WRITINGS.


“SMALL JANE.”

The Story of a Little Heroine.


SINCE my experience with the case of “Sallie,” I feel a hesitation in presenting a new heroine to the attention of the public.

You see, I do not mind the real sorrow that I experienced when my sincere efforts to improve the condition of this child came to naught. But I was staggered and sickened by the fact that most of my friends were rejoiced at her downfall.
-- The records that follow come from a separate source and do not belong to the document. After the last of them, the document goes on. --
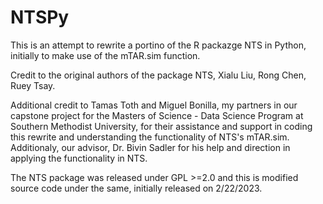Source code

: # NTSPy
This is an attempt to rewrite a portino of the R packazge NTS in Python, initially to make use of the mTAR.sim function.

Credit to the original authors of the package NTS, Xialu Liu, Rong Chen, Ruey Tsay.

Additional credit to Tamas Toth and Miguel Bonilla, my partners in our capstone project for the Masters of Science - Data Science Program at Southern Methodist University,
for their assistance and support in coding this rewrite and understanding the functionality of NTS's mTAR.sim.  
Additionaly, our advisor, Dr. Bivin Sadler for his help and direction in applying the functionality in NTS.

The NTS package was released under GPL >=2.0 and this is modified source code under the same, initially released on 2/22/2023.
I do not remember anything that gave more genuine joy to the town than the relapse of this wretched girl into the slums from which she had been lifted. It was the occasion of general hilarity—this falling back of an immortal soul into Death—this terrible spectacle of a child staggering blindly from sunlight into shame. I was poked in the ribs facetiously. A perfect shower of chuckles fell on my ear. It was the joke of the season—this triumph of the Devil over the body of a girl. One mad young wag, who, with a keen nose for a joke, followed her into her haunts of crime, came back, his honest face convulsed with laughter, and bearing on his lips a statement from her, to the literal effect that “I was a d—d fool.”

I was staggered, I say, at the enjoyment created by the downfall of this girl. For myself, I can hardly imagine a more pitiful sight than her childish figure, as with face averted and hands raised, blinded by the white light of virtue and bewildered by her new condition, she slipped back in despair to her old shame. I may be a “d—d fool,” but I cannot find the heart to laugh at that.